Hablar de maíz criollo es, inevitablemente, hablar de transgénicos, una mala palabra para estos campesinos que desde hace muchos años decidieron emprender la batalla por la pureza de su semilla. Para ellos, no es sólo una oda al recuerdo de sus antepasados, sino la capacidad de seguir produciendo el alimento en el futuro.  

“Yo guardo la semilla para volverla a sembrar. Cuando está seco, corto y guardo las mejores mazorcas para compartir las semillas con mis compañeros.
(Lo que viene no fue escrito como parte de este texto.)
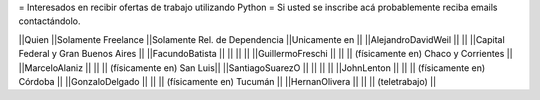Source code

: = Interesados en recibir ofertas de trabajo utilizando Python =
Si usted se inscribe acá probablemente reciba emails contactándolo.

||Quien ||Solamente Freelance ||Solamente Rel. de Dependencia ||Unicamente en ||
||AlejandroDavidWeil ||  ||  ||Capital Federal y Gran Buenos Aires ||
||FacundoBatista ||  ||  ||  ||
||GuillermoFreschi || || || (físicamente en) Chaco y Corrientes ||
||MarceloAlaniz ||  ||  ||  (físicamente en) San Luis||
||SantiagoSuarezO ||  ||  ||  ||
||JohnLenton ||  ||  || (físicamente en) Córdoba ||
||GonzaloDelgado ||  ||  || (físicamente en) Tucumán ||
||HernanOlivera ||  ||  || (teletrabajo)  ||
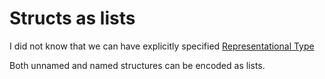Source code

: * Structs as lists
I did not know that we can have explicitly specified
[[https://www.cs.cmu.edu/Groups/AI/html/cltl/clm/node175.html#SECTION002370000000000000000][Representational Type]]

Both unnamed and named structures can be encoded as lists.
En cambio, el maíz transgénico está hecho para que no se pueda volver a sembrar porque no crece”, cuenta Pedro Rosales, dueño del terreno en el que trabaja Enrique.

Con Rosales coincide el agrónomo Adrián Arias: la semilla transgénica está patentada y, si se cruza con una plantación transgénica, la empresa dueña de esa patente puede reclamarlas como suyas e impedirle vender, explica.

Los concejos municipales en todo el país han tomado acuerdos para declararse libres de estos productos genéticamente modificados. Nicoya, Nandayure, Santa Cruz, Abangares, Hojancha y Liberia son parte del 92% de los cantones de la lista (que suma 74 cantones), aunque la discusión sobre la legalidad y el alcance de estos acuerdos todavía está en discusión.

Mientras tanto, estos hijos del maíz ocupan sus manos, sus pieles y sus vidas en  proteger el legado de esta historia que, por ahora, todavía huele a tortilla palmeada. “Nuestra semilla está viva”, dice Rosales.